The need for some sort of accreditation is widely acknowledged, but an effective accreditation system will have to meet three basic tests: acceptance by the MSP community, recognition by the client base and a careful balance between cost and exactitude. If MSPs don't see the value in a program, it will simply be ignored, and if clients don't recognize the program, it provides little benefit to participants. The more detailed and comprehensive a program is, the more it costs to implement; the more expensive a program is, the more small MSPs are locked out. This particular balancing act is complicated by many larger and well-established MSPs' interest in raising barriers to entry and protecting their investments by blocking potential competitors.
Several groups have moved to fill the current accreditation gap, but none has yet met all three tests. The MSPAlliance has an active program intended to complement existing capacity- and skills-based certification by delving further into business and human-resources practices. According to Crotty, however, they haven't yet garnered widespread support within the MSP space. "I think organizations like MSPAlliance really aren't in the driver's seat in terms of their acceptance by the channel, as a channel standard or as a speaker for the channel."
Cisco is developing a certification program based on a combination of the ITIL and eTOM standards and Cisco's own specialization programs. The program is currently in the pilot phase, and Cisco expects to release it this year. As a vendor-based certification, however, it has little chance of becoming an industry standard. Moreover, Cisco is expressly targeting larger, well-funded MSPs.
CompTIA is also currently exploring implementation of its own "trustmark," but the program is in a relatively early stage and its precise outlines are unclear. "We view this as a critical need for our members," says CompTIA vice president of services Rich Rysiewicz. "We're working closely with our members to determine just what it should look like."
It Comes Down to Touch
Ultimately, however, the trust relationship between MSP and client is between the MSP and the client.
"I don't care how big the deal is or how many certifications you have," says David Dadian, CEO of Powersolution.com, an MSP in Ho-Ho-Kus, N.J. "Anyone can get certified. In the end, trust comes down to touch. You have to shake his hand and look him in the eye."
Counterpane's Howard agrees, for good or ill. "A lot of it, sadly, comes down to 'Did I, the client, walk out of that meeting feeling warm and fuzzy?' rather than 'Did I walk out of that meeting knowing that there's a clear differentiation?'"
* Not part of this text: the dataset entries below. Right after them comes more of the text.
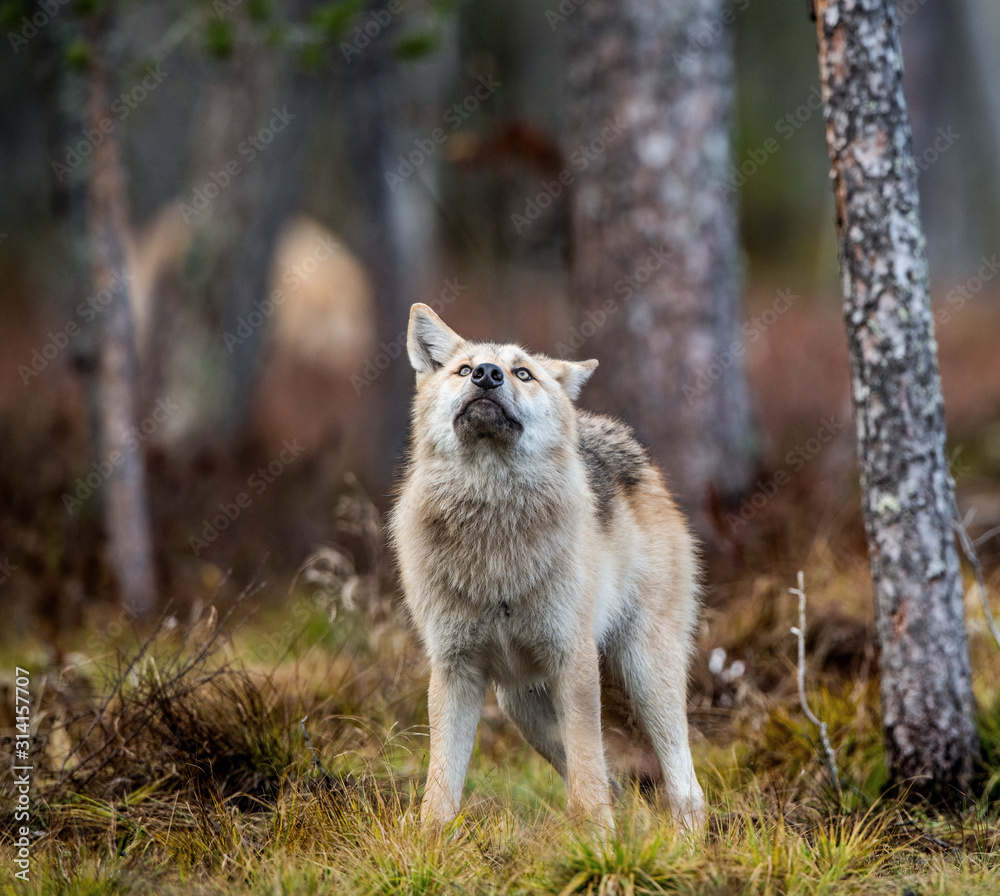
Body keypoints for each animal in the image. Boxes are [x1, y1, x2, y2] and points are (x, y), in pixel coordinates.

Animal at [389, 303, 705, 830]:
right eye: (463, 370)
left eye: (523, 373)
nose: (487, 374)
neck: (494, 540)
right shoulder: (455, 669)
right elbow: (440, 788)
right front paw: (428, 847)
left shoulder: (572, 662)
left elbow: (588, 776)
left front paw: (598, 843)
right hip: (521, 706)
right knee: (613, 781)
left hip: (646, 670)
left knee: (682, 782)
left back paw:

The ability to keep a client feeling "warm and fuzzy" is difficult to quantify, but one place to start is with aggressive transparency. Whenever there's a question, always err on the side of disclosing more information and making sure the client understands the significance of it.
Sooner or later, every MSP will face a choice between painting themselves in the best possible light in order to make a sale and accurately disclosing risks or the limitations of their own capacity. Weaver believes that in such cases, disclosure and transparency should always come first. "If you're smart, you can present it in a really positive light, but your clients have a right to know if you're relying on someone else's NOC, or if you're not going to be available 24/7," he says.
The importance of reputation makes this good business as well as good ethics. Consider this: When something goes significantly wrong (and it eventually will) what will do more damage to your business? The deal you lost because of an excess of transparency, or the angry client who feels you betrayed their trust?